Much greater problems arise for us though when the answer to the Big Brain Question is, “No.” When the answer to this question is “No,” we are put in an untenable position: the place where we live or work, and the people we need to care for and connect with us and positively respond to us. are not performing that fundamental function very well. Even if we are able to take good care of ourselves, we still need important people to connect to. Feeling, or actually being helplessly stuck with ruptured relationships with no ready resolution in sight, is one primary experience that can result in Developmental Trauma Disorder (DTD) in adults and children alike. What this form of  PTSD often looks like when a brain-scanner takes a picture of it is something like this – major brain cell real estate is simply not optimally integrated and operating in the neural network.

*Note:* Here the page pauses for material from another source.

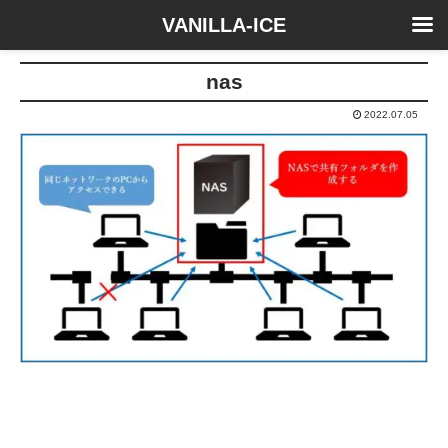
VANILLA-ICE
nas
2022.07.05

This kind of brain damage, in differing degrees, has a lifelong impact on our children. Here’s what “recovering neurologist,” Dr. Bob Scaer, has to say about it: “The cumulative experiences of ‘life’s little traumas’ shape virtually every single aspect of existence. This accumulation of negative life experiences molds one’s personality, choices of mate, profession, clothes, appetite, pet peeves, social behaviors, posture, and most specifically, our state of physical and mental health.”

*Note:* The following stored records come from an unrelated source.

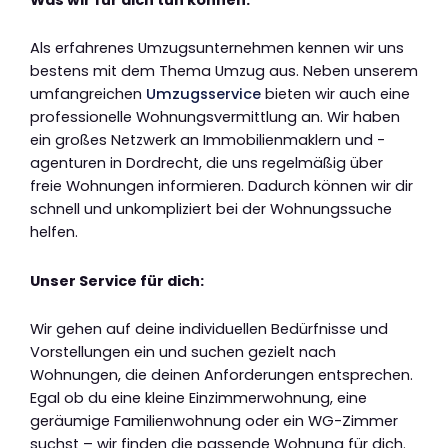
Als erfahrenes Umzugsunternehmen kennen wir uns
bestens mit dem Thema Umzug aus. Neben unserem
umfangreichen
Umzugsservice
bieten wir auch eine
professionelle Wohnungsvermittlung an. Wir haben
ein großes Netzwerk an Immobilienmaklern und -
agenturen in Dordrecht, die uns regelmäßig über
freie Wohnungen informieren. Dadurch können wir dir
schnell und unkompliziert bei der Wohnungssuche
helfen.
Unser Service für dich:
Wir gehen auf deine individuellen Bedürfnisse und
Vorstellungen ein und suchen gezielt nach
Wohnungen, die deinen Anforderungen entsprechen.
Egal ob du eine kleine Einzimmerwohnung, eine
geräumige Familienwohnung oder ein WG-Zimmer
suchst – wir finden die passende Wohnung für dich.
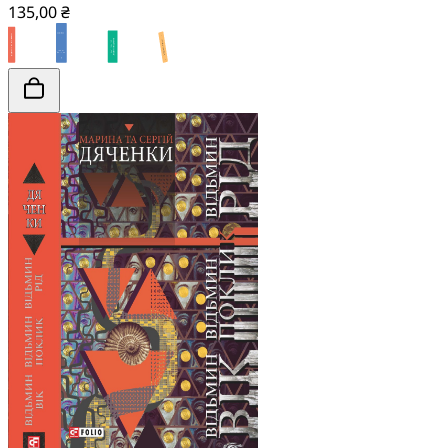
135,00 ₴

All that might not be so bad. Given the great plasticity and regenerative capacity of the brain, it might be something we could readily work with. However, Gabor Maté, a Canadian physician, sees the damage caused by the answer “No” to the Big Brain Question as even more serious. Here’s what he has to say: “The biology of potential illness arises early in life. The brain’s stress response mechanisms are programmed by experiences beginning in infancy, and so are the implicit, unconscious memories that govern our attitudes and behaviors toward ourselves, others and the world. Cancer, multiple sclerosis, rheumatoid arthritis and the other conditions we examined are not abrupt new developments in adult life, but the culmination of lifelong processes. The human interactions and biological imprinting that shaped these processes took place in periods of our life for which we may have no conscious recall.”